* _TASK DIRECTIONS_: Please restate word for word the lines of the entries below from the one with "ring mcp: (311, 251)" to the one with "pinky pip: (53, 260)", inclusive, and leave out every picture.

* _SOURCE DATA_:
★ ★ ★

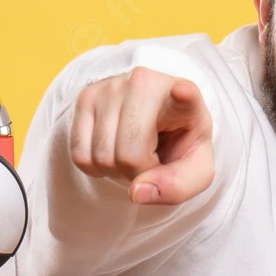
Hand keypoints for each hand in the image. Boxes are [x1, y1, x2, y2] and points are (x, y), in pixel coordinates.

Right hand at [70, 67, 213, 204]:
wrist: (157, 123)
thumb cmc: (179, 144)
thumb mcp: (195, 171)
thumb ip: (177, 187)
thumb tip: (136, 192)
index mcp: (186, 100)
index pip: (185, 95)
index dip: (183, 95)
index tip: (183, 92)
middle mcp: (146, 84)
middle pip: (129, 154)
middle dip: (138, 173)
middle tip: (151, 161)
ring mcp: (111, 87)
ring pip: (101, 156)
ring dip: (116, 171)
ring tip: (133, 153)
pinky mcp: (86, 96)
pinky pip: (79, 154)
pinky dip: (95, 167)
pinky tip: (113, 150)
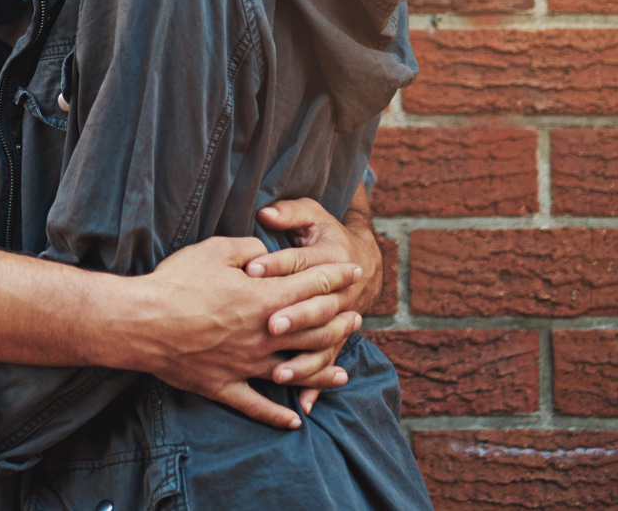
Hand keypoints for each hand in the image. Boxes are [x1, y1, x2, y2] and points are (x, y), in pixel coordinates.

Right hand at [103, 236, 362, 431]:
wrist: (141, 322)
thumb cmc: (176, 282)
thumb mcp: (214, 250)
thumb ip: (248, 247)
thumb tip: (265, 251)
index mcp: (264, 300)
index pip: (312, 287)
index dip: (336, 277)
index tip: (354, 271)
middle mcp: (263, 336)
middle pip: (315, 332)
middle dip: (340, 323)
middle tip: (356, 318)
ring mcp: (246, 365)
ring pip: (297, 371)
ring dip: (324, 371)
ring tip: (343, 372)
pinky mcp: (225, 385)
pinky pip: (258, 405)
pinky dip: (278, 415)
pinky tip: (294, 420)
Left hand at [248, 195, 385, 412]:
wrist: (366, 262)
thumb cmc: (327, 236)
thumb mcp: (312, 216)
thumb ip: (289, 213)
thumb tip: (266, 212)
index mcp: (327, 259)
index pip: (298, 263)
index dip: (275, 265)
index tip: (251, 269)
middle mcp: (337, 294)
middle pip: (313, 307)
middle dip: (293, 316)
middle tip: (270, 325)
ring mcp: (337, 321)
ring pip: (322, 343)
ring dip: (303, 359)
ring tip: (281, 372)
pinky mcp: (334, 340)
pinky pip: (325, 365)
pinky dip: (315, 385)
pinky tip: (302, 404)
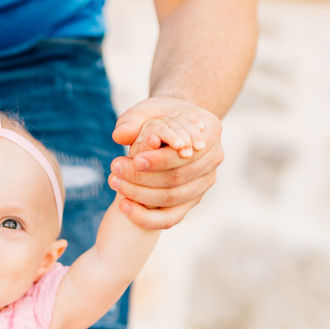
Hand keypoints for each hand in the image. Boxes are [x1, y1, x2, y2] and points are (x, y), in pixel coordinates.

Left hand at [110, 97, 223, 227]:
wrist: (169, 127)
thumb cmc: (158, 115)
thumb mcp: (146, 110)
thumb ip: (133, 120)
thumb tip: (120, 135)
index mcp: (212, 130)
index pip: (186, 153)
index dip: (160, 160)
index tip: (135, 159)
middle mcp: (214, 158)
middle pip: (178, 178)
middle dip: (143, 177)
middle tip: (116, 168)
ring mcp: (205, 182)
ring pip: (172, 198)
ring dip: (139, 194)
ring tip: (114, 181)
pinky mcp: (192, 201)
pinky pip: (169, 218)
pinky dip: (145, 216)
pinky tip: (123, 205)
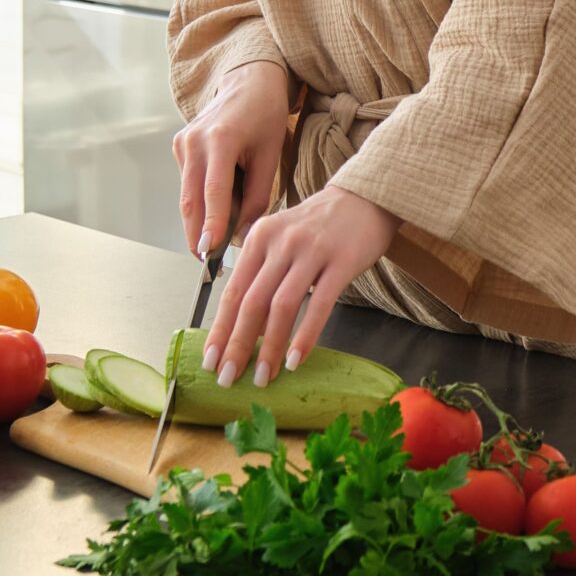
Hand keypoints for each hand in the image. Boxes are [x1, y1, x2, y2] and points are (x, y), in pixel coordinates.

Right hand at [174, 60, 292, 262]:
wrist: (249, 82)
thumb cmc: (265, 115)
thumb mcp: (271, 155)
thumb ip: (259, 196)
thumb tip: (244, 233)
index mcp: (221, 139)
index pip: (214, 191)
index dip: (211, 223)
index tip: (209, 251)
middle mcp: (194, 140)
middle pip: (191, 199)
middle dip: (198, 233)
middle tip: (207, 262)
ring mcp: (182, 142)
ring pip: (187, 195)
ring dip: (200, 220)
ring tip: (216, 241)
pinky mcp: (179, 146)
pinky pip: (188, 183)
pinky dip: (200, 202)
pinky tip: (217, 209)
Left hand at [203, 184, 396, 388]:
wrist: (365, 196)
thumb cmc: (319, 226)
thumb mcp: (281, 239)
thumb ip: (262, 275)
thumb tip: (247, 328)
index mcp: (259, 238)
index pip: (233, 291)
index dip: (220, 330)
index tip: (211, 361)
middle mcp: (281, 242)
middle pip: (252, 302)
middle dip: (238, 345)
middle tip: (229, 378)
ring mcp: (311, 251)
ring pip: (282, 306)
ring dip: (270, 347)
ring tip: (264, 376)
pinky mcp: (341, 261)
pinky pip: (319, 304)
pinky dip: (305, 335)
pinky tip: (296, 359)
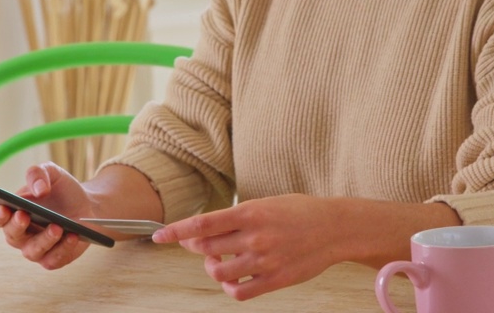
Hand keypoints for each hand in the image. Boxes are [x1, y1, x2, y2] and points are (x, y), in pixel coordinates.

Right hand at [0, 162, 97, 270]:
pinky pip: (53, 260)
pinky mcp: (54, 258)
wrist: (88, 204)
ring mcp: (36, 248)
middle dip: (17, 226)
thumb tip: (38, 190)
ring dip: (44, 240)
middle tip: (25, 215)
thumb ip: (39, 174)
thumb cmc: (63, 190)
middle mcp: (21, 233)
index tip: (3, 208)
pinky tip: (72, 236)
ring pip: (32, 251)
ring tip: (57, 227)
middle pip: (11, 236)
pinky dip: (63, 249)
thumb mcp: (52, 173)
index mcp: (14, 211)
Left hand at [151, 194, 341, 300]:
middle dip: (195, 247)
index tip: (159, 236)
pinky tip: (234, 278)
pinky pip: (239, 292)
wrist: (334, 228)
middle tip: (198, 244)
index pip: (202, 224)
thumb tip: (205, 230)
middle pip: (206, 248)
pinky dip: (229, 287)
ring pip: (218, 272)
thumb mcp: (265, 203)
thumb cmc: (299, 211)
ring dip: (212, 267)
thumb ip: (237, 216)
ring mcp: (264, 260)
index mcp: (250, 212)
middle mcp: (254, 237)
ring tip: (220, 260)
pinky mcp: (275, 280)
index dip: (176, 231)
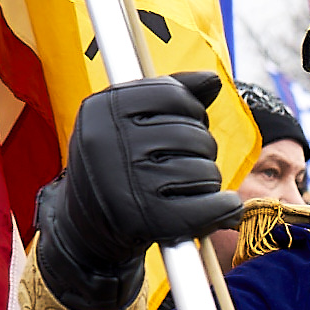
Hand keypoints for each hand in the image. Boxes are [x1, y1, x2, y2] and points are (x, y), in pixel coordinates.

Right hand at [36, 72, 242, 309]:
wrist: (85, 228)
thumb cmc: (117, 166)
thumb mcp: (126, 121)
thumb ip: (170, 93)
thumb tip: (213, 80)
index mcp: (103, 109)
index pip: (173, 94)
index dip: (190, 110)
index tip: (184, 125)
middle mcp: (112, 143)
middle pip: (194, 134)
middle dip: (201, 149)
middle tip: (182, 164)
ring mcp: (130, 183)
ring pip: (205, 170)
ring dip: (207, 180)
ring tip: (184, 188)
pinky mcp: (149, 220)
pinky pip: (212, 205)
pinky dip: (225, 207)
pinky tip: (220, 207)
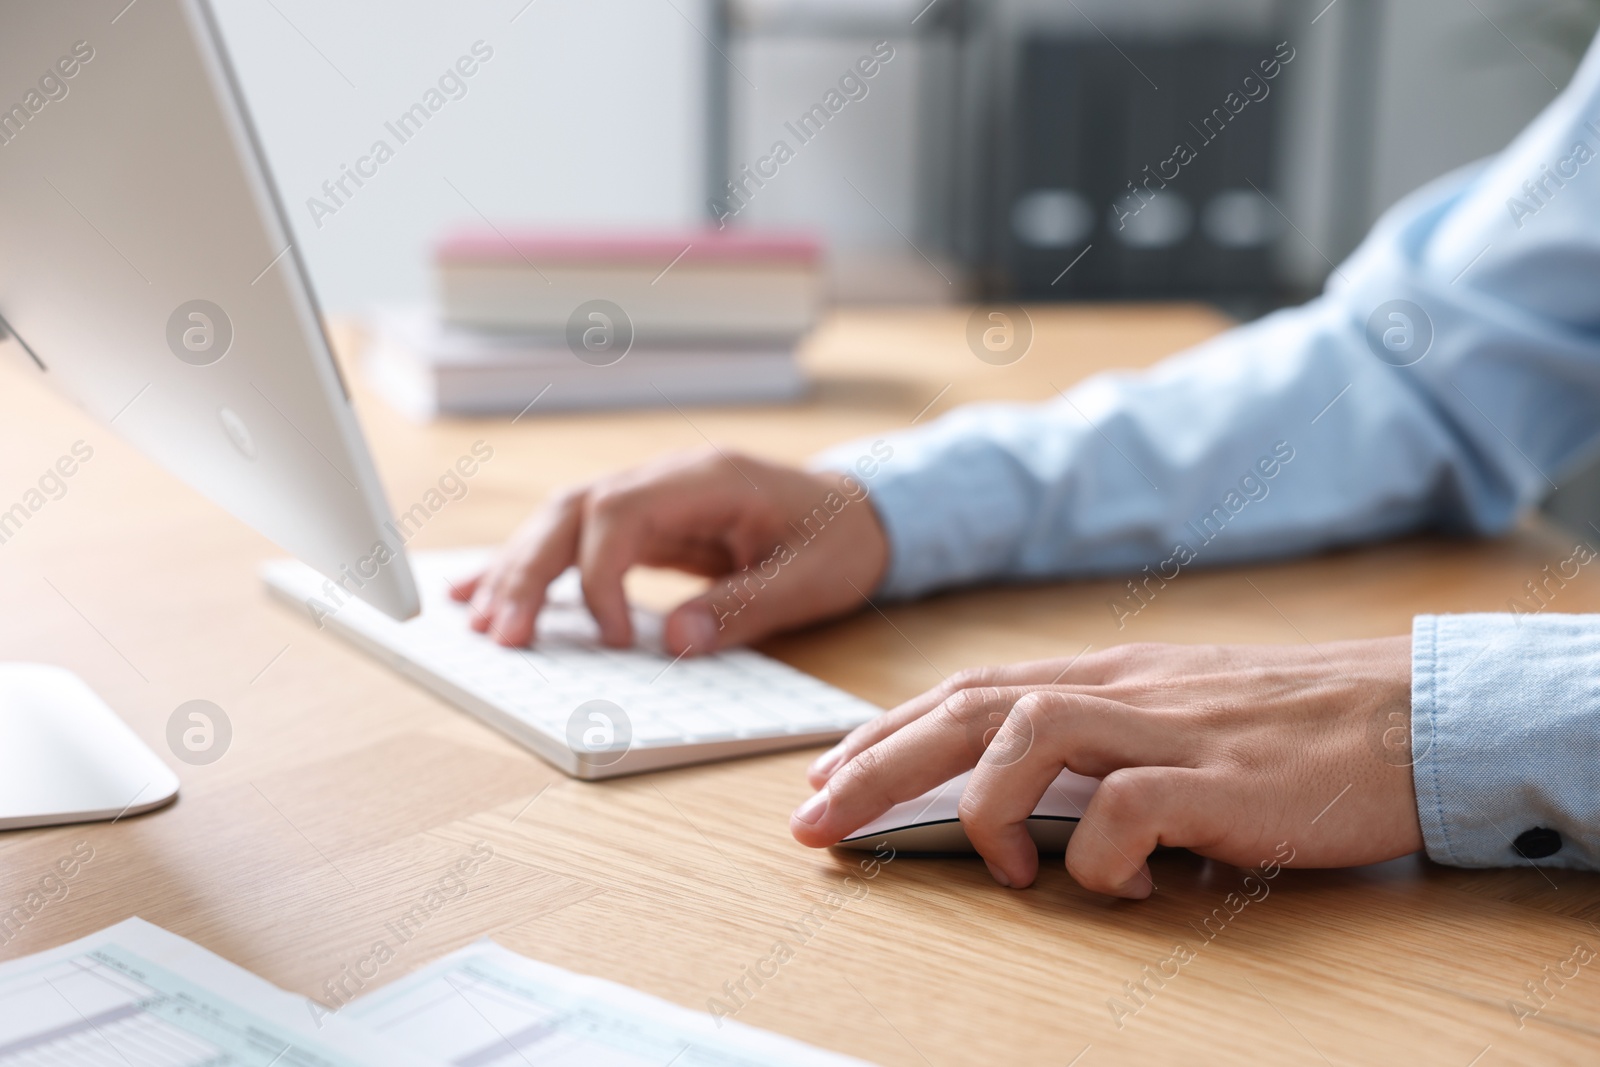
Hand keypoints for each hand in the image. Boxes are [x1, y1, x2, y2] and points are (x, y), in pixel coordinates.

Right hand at [450, 447, 889, 654]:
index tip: (616, 641)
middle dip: (530, 571)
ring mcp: (653, 496)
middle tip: (502, 635)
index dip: (600, 576)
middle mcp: (668, 478)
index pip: (621, 513)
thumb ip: (747, 606)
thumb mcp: (813, 579)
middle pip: (574, 511)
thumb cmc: (842, 541)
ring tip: (478, 621)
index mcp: (709, 479)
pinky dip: (532, 565)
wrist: (862, 512)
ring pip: (562, 521)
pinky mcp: (646, 523)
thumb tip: (676, 643)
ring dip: (518, 569)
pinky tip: (485, 591)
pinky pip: (577, 539)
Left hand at [790, 637, 1421, 897]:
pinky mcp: (1219, 778)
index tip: (824, 775)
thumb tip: (1022, 805)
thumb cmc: (1287, 724)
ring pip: (1027, 733)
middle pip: (967, 709)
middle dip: (873, 767)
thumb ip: (1097, 743)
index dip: (883, 733)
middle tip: (811, 824)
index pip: (966, 692)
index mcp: (1103, 674)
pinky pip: (1126, 807)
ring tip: (997, 867)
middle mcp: (1119, 690)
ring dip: (981, 804)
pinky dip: (1098, 855)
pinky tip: (1115, 885)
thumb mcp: (1173, 715)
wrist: (1405, 713)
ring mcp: (1167, 729)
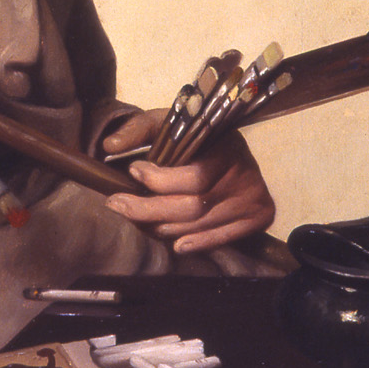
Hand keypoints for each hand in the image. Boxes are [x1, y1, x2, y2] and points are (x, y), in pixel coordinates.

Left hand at [101, 109, 274, 252]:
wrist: (235, 151)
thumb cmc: (196, 137)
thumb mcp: (170, 123)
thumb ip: (140, 129)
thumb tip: (110, 146)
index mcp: (226, 146)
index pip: (194, 177)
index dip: (160, 179)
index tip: (133, 172)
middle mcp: (245, 174)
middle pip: (193, 206)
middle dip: (149, 209)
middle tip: (117, 205)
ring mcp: (254, 198)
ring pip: (200, 224)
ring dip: (163, 227)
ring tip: (137, 220)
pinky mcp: (259, 217)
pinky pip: (221, 238)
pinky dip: (196, 243)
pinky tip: (175, 244)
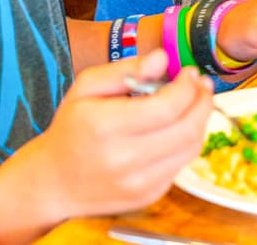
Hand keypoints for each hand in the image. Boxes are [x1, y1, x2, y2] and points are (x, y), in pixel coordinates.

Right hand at [9, 50, 211, 219]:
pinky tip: (178, 128)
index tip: (190, 72)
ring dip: (200, 121)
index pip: (165, 108)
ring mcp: (138, 183)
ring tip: (195, 102)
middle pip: (186, 130)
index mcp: (104, 127)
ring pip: (190, 149)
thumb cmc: (71, 129)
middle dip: (202, 102)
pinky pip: (181, 166)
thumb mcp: (86, 88)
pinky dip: (186, 143)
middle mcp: (123, 160)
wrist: (54, 182)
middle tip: (202, 85)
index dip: (187, 88)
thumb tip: (161, 58)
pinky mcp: (148, 197)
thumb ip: (125, 69)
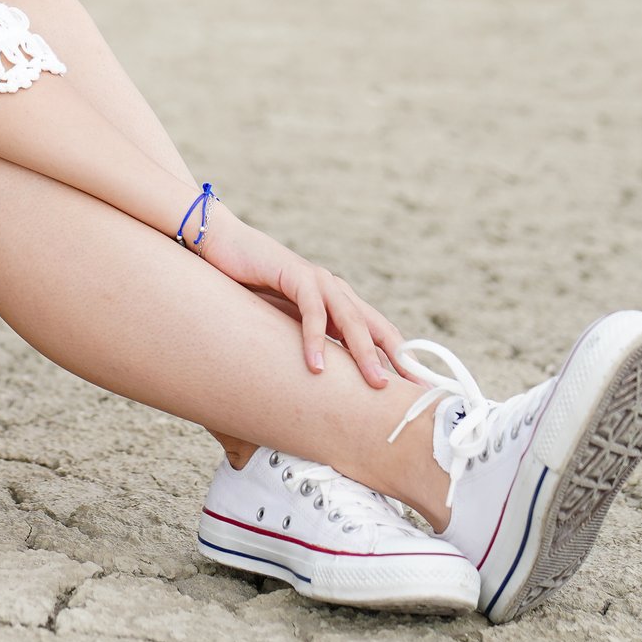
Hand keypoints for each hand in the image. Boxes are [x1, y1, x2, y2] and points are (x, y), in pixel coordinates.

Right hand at [198, 215, 407, 388]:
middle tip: (408, 395)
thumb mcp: (286, 322)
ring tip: (375, 385)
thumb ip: (309, 341)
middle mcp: (336, 290)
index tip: (418, 390)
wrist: (223, 246)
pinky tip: (314, 365)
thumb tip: (322, 381)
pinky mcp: (295, 274)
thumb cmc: (252, 288)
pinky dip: (315, 338)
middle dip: (395, 361)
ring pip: (351, 320)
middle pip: (375, 328)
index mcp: (339, 302)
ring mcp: (319, 281)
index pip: (379, 333)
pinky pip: (312, 310)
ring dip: (365, 353)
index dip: (400, 360)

★ ★ ★

* _EXERCISE RESPONSE_:
ring mcp: (311, 251)
ring pip: (282, 306)
ring dip: (270, 347)
ring tip: (264, 376)
pinky mcp: (341, 261)
pinky pip: (319, 304)
pinky dip: (305, 335)
pinky tip: (296, 359)
Hand keypoints for each hand in the image. Boxes are [x1, y1, x2, y2] and points are (x, y), in pixel coordinates.

Right hand at [0, 162, 97, 270]:
pinky pip: (53, 260)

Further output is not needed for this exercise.